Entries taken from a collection
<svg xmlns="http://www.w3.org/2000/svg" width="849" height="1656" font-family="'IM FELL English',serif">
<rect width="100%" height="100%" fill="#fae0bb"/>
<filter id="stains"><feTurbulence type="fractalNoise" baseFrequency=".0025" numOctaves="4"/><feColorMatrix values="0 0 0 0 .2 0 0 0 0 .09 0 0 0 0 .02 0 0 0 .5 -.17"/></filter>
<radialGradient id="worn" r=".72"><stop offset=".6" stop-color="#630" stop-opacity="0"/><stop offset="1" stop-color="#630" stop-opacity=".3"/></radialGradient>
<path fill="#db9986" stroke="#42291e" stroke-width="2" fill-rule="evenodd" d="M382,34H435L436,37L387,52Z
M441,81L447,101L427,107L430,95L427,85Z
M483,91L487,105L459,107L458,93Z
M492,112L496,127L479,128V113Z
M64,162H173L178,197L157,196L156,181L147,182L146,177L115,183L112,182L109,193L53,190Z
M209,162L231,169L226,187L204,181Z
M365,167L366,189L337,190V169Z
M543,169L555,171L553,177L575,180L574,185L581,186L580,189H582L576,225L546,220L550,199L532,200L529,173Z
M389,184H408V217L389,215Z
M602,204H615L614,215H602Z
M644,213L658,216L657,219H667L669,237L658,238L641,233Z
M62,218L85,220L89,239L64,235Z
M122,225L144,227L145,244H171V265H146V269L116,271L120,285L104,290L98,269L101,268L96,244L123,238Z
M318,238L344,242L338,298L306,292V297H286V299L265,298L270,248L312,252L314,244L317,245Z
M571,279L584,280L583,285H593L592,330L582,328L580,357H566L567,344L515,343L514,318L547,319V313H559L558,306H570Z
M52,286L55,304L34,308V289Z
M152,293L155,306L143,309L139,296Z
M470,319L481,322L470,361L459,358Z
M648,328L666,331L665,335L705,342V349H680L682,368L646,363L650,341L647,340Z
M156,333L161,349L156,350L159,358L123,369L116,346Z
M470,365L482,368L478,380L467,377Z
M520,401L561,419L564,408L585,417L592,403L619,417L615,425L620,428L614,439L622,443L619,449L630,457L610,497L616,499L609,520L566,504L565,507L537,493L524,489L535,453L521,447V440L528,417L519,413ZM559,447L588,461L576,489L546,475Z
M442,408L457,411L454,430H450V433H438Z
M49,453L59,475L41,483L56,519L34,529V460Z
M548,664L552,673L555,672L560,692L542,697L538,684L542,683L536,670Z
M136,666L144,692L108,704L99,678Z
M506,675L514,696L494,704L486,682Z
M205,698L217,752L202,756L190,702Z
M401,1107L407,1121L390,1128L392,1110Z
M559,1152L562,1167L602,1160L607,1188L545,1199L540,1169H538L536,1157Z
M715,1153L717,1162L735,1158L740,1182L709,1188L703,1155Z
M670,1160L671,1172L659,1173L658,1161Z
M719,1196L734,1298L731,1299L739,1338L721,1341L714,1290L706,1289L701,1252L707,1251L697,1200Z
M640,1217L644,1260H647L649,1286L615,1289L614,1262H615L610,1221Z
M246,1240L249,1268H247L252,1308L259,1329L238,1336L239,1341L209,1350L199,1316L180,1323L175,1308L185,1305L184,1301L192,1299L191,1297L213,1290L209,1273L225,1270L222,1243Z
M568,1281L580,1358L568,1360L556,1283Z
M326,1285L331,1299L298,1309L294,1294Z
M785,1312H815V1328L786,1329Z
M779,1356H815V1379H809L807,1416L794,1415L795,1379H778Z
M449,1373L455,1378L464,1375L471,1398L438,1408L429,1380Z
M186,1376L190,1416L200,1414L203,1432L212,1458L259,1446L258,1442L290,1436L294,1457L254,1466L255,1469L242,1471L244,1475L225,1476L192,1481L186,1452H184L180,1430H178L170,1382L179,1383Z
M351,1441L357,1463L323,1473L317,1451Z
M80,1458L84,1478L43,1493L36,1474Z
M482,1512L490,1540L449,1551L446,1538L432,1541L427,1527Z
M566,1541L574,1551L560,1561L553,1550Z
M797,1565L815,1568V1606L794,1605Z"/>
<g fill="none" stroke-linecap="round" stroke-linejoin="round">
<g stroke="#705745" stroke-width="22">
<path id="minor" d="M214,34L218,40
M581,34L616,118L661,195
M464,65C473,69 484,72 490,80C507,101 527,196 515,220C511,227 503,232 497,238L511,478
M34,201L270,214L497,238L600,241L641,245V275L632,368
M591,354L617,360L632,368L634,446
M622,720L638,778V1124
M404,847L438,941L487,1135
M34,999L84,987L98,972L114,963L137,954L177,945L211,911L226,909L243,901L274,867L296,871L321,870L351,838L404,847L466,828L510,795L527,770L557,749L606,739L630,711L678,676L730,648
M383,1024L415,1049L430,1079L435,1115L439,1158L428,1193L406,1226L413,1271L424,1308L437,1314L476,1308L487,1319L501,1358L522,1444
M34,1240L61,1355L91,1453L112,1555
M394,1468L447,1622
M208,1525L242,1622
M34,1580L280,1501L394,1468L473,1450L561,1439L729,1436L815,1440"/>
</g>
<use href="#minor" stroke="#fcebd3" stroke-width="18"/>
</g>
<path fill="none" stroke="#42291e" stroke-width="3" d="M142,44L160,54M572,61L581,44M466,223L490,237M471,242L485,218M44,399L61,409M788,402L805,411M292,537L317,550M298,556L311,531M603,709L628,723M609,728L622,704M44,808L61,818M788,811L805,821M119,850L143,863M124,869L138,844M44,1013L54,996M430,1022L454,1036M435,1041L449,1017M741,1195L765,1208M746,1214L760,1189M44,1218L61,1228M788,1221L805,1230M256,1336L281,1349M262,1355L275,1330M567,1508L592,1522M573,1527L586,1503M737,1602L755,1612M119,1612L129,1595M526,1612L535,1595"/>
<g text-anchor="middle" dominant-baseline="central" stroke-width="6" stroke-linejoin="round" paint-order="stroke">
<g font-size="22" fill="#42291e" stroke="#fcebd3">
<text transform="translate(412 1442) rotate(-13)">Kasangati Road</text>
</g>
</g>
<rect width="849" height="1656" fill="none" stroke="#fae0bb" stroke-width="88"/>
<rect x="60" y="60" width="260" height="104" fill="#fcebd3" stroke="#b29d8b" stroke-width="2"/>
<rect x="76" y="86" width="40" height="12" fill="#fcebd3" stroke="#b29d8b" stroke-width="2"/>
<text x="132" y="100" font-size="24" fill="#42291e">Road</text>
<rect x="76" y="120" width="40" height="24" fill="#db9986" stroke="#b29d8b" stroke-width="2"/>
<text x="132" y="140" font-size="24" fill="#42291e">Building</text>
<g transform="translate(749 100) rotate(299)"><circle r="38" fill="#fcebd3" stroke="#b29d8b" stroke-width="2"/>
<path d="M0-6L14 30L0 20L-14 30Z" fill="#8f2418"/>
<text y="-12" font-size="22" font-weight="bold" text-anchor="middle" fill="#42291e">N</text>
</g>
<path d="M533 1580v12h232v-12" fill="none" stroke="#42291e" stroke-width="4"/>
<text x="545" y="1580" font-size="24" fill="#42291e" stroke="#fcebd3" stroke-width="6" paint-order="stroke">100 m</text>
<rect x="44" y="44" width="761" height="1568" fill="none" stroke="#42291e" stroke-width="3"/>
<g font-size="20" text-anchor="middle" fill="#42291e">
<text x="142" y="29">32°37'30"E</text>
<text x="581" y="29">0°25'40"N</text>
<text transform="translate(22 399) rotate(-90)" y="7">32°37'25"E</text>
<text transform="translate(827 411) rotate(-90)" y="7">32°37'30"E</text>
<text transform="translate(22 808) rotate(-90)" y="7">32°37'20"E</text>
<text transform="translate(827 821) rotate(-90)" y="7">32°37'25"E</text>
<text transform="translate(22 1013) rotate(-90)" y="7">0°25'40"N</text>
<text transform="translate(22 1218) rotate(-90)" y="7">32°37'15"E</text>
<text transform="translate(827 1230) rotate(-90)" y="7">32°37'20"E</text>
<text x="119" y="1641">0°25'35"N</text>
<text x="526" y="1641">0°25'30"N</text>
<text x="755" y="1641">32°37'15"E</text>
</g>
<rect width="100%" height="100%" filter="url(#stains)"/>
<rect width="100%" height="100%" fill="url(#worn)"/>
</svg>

Description of the task:
The reply is a bare number: how many lines above include "linejoin".

Your solution:
2